Exercise requirements » Print exactly what the entries say, line by line, from the first line down to the one with "pendulum clock: none", inclusive.
<<<<
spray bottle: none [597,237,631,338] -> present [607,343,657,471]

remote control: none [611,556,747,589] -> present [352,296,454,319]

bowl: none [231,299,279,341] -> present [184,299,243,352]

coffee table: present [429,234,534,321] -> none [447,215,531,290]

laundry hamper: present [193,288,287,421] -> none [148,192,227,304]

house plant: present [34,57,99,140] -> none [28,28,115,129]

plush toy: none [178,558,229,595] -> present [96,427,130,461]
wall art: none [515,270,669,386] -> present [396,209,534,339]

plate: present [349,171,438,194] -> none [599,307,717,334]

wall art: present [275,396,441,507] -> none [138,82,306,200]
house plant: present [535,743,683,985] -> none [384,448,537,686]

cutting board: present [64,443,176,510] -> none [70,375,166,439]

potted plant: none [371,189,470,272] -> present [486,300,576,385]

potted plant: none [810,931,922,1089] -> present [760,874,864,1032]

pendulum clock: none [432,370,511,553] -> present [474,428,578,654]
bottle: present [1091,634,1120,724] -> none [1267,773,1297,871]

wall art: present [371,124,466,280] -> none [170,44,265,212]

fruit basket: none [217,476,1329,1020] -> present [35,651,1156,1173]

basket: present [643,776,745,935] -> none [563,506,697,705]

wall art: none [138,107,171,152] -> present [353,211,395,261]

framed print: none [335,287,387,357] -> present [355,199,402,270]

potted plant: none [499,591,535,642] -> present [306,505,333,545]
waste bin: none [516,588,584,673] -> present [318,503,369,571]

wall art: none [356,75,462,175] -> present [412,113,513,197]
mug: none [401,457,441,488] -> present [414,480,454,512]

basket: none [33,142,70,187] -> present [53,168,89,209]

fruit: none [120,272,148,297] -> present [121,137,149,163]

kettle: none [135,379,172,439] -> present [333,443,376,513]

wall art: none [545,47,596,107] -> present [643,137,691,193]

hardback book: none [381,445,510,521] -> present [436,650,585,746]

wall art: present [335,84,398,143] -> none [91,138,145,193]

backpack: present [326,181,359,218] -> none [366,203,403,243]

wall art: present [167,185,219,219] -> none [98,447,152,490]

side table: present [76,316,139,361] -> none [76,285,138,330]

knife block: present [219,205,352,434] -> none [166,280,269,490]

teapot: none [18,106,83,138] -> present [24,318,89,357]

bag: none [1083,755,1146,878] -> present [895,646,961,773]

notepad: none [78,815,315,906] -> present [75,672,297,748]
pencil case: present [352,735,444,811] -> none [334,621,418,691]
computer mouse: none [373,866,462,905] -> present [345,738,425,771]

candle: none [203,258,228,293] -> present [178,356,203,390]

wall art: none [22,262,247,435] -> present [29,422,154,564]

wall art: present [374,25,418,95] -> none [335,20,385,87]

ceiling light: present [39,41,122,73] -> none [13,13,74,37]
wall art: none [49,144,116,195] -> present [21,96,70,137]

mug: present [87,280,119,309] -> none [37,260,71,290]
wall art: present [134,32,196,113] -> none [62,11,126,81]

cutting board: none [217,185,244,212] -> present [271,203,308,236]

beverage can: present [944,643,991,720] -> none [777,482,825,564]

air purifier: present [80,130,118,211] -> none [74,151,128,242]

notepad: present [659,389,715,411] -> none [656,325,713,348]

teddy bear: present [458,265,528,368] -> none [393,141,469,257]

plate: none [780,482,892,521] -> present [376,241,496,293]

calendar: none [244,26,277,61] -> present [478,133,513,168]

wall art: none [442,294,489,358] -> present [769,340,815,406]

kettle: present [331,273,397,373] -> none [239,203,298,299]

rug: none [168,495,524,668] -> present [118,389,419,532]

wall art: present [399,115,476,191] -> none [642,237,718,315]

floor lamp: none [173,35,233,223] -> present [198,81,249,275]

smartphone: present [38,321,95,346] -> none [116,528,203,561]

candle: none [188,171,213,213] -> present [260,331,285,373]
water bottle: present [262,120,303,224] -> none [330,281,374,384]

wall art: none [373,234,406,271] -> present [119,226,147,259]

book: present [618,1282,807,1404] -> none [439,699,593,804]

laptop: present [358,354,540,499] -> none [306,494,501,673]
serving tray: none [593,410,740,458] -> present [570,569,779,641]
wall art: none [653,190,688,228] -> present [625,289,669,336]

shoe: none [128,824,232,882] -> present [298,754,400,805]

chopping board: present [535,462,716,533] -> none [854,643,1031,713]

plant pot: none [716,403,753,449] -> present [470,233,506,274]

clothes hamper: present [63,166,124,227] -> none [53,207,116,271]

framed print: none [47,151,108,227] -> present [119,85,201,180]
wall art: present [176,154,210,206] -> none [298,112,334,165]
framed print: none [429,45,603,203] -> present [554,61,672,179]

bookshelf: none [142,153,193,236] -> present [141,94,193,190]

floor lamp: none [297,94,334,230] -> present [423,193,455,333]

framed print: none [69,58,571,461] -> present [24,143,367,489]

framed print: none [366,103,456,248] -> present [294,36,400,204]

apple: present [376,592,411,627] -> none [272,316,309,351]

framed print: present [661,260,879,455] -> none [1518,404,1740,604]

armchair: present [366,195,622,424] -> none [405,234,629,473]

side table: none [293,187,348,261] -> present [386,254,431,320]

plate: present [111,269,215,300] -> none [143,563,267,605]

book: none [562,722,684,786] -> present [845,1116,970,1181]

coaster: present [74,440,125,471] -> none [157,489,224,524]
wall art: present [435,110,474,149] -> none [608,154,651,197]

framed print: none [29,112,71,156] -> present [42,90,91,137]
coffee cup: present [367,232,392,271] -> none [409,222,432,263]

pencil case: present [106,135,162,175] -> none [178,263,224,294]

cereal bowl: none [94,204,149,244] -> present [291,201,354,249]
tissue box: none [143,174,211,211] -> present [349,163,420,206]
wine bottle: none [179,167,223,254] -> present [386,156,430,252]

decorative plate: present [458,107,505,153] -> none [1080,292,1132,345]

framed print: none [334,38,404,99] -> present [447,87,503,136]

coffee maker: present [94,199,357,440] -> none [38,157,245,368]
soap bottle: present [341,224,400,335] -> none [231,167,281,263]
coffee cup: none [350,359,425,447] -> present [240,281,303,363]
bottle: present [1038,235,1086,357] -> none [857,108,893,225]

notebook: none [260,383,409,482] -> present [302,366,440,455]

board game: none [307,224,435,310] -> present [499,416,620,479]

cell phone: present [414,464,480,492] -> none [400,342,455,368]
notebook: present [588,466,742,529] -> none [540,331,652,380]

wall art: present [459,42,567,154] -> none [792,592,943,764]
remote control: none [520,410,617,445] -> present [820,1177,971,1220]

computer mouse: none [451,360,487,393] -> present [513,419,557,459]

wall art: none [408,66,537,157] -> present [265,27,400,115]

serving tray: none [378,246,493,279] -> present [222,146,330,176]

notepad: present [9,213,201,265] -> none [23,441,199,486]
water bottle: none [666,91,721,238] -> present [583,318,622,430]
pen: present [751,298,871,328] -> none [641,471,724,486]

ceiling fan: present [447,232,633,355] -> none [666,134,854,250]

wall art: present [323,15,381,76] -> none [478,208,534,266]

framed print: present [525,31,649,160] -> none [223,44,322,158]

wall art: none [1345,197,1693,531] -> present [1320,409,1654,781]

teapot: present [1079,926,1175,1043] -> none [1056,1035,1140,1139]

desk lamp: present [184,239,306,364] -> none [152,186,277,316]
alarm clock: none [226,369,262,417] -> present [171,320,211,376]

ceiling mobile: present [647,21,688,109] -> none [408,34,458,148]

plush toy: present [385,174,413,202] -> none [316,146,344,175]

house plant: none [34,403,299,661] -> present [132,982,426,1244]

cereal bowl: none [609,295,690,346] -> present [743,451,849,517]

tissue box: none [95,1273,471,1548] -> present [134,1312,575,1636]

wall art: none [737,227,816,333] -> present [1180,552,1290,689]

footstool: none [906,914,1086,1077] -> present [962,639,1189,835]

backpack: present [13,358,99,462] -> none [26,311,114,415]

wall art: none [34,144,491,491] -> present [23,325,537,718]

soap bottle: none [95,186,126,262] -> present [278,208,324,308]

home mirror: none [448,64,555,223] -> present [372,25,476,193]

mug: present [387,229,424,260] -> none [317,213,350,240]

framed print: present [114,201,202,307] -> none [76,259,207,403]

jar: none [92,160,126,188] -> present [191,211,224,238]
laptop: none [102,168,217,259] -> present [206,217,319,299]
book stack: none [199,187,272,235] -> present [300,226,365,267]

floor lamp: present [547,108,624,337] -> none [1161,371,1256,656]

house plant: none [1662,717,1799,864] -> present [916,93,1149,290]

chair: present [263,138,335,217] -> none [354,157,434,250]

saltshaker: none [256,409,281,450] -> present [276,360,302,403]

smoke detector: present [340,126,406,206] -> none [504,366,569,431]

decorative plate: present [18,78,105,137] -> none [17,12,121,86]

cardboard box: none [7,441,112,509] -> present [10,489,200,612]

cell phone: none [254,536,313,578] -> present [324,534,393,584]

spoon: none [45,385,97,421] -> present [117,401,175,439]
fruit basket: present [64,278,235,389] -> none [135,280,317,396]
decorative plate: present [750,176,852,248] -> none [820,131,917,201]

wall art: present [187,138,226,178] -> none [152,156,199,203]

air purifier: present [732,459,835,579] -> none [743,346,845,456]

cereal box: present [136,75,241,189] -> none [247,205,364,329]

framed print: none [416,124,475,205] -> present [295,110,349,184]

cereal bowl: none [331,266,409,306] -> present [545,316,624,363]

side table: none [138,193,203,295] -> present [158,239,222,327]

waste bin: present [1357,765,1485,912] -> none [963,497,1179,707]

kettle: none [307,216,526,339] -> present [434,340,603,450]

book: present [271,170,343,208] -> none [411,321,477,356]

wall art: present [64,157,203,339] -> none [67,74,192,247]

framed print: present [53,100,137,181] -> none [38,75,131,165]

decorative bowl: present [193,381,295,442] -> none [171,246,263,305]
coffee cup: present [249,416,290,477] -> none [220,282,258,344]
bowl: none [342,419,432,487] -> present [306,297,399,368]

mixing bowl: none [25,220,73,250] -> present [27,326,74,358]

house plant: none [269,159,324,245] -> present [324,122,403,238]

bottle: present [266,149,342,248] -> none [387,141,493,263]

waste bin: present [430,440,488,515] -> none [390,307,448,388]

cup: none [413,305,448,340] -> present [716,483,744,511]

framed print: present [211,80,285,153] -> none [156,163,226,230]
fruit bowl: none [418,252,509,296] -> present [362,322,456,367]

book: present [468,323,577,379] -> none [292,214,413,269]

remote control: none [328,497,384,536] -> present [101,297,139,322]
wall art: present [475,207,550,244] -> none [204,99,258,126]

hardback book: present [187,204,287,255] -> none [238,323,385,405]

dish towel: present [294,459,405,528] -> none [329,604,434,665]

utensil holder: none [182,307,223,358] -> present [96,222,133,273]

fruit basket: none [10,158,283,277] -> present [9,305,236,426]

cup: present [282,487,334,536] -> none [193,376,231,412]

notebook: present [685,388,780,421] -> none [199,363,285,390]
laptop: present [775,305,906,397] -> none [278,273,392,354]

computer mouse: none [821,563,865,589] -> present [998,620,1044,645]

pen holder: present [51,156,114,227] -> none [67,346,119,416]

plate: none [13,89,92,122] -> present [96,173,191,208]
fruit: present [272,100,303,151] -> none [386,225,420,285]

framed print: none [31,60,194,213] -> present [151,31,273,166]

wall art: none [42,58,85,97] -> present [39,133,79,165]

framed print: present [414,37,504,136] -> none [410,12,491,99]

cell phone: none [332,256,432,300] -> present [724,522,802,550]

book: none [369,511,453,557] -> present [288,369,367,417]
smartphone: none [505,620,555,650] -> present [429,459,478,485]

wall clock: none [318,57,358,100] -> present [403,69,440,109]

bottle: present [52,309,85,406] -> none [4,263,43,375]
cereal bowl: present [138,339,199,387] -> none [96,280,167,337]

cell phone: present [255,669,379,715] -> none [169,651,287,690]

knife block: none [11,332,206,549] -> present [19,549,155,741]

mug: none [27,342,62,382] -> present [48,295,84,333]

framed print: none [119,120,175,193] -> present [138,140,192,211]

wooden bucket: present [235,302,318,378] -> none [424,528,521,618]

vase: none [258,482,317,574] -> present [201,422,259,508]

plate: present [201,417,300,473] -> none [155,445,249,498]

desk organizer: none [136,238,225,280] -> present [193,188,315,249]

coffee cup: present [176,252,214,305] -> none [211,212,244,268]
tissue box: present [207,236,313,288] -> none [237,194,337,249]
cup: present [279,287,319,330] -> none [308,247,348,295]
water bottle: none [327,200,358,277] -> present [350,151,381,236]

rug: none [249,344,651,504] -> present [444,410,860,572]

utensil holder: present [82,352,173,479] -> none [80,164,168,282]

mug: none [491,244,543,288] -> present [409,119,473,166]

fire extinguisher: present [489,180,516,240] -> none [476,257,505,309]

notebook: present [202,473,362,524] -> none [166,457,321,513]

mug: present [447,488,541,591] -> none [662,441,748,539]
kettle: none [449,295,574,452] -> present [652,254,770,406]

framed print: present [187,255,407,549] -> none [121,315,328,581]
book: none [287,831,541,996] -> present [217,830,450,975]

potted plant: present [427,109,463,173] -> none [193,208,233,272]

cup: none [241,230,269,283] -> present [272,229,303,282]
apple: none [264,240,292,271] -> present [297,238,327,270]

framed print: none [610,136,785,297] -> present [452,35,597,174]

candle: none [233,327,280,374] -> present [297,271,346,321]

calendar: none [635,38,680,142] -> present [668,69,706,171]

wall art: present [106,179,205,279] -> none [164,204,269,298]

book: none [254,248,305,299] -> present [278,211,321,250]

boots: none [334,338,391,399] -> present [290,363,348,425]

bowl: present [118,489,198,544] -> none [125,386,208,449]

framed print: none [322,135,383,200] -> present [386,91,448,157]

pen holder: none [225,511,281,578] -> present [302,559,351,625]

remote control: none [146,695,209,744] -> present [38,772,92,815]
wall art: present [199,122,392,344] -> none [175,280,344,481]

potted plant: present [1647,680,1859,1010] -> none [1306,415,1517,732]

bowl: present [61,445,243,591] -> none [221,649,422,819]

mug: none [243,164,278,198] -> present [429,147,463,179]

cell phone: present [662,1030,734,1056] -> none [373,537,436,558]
>>>>
Answer below »
spray bottle: none [597,237,631,338] -> present [607,343,657,471]

remote control: none [611,556,747,589] -> present [352,296,454,319]

bowl: none [231,299,279,341] -> present [184,299,243,352]

coffee table: present [429,234,534,321] -> none [447,215,531,290]

laundry hamper: present [193,288,287,421] -> none [148,192,227,304]

house plant: present [34,57,99,140] -> none [28,28,115,129]

plush toy: none [178,558,229,595] -> present [96,427,130,461]
wall art: none [515,270,669,386] -> present [396,209,534,339]

plate: present [349,171,438,194] -> none [599,307,717,334]

wall art: present [275,396,441,507] -> none [138,82,306,200]
house plant: present [535,743,683,985] -> none [384,448,537,686]

cutting board: present [64,443,176,510] -> none [70,375,166,439]

potted plant: none [371,189,470,272] -> present [486,300,576,385]

potted plant: none [810,931,922,1089] -> present [760,874,864,1032]

pendulum clock: none [432,370,511,553] -> present [474,428,578,654]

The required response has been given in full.